**To-do item**
State how many of the lines below contain the word "format", giving only the number.

**Measuring device reading data**
################
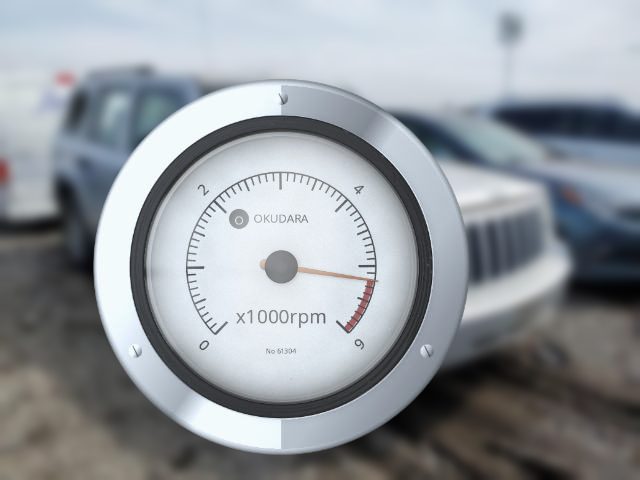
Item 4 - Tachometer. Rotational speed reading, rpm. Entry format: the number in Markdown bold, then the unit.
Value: **5200** rpm
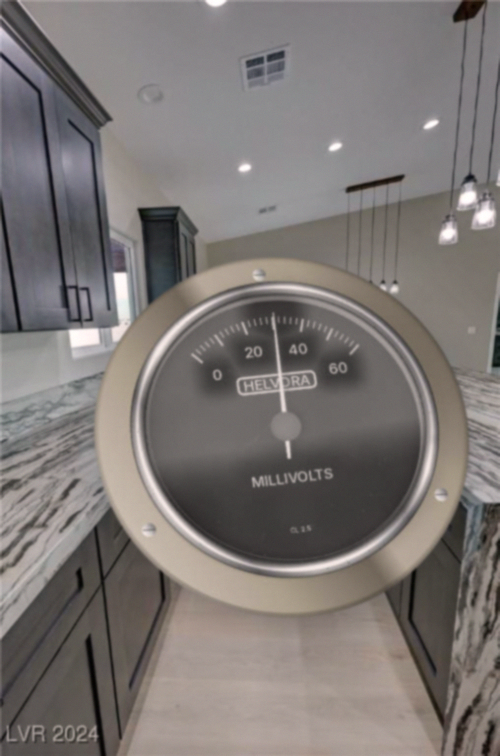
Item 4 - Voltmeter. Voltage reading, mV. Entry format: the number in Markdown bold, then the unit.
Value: **30** mV
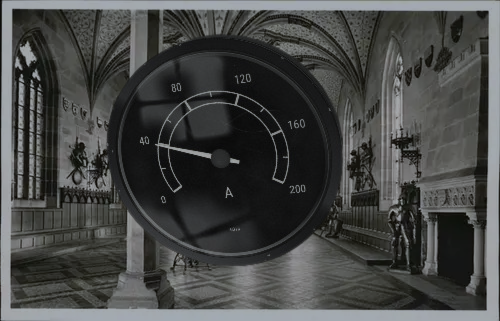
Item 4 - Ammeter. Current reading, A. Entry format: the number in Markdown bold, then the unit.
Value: **40** A
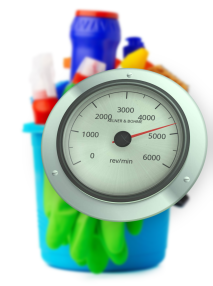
################
**Your response**
3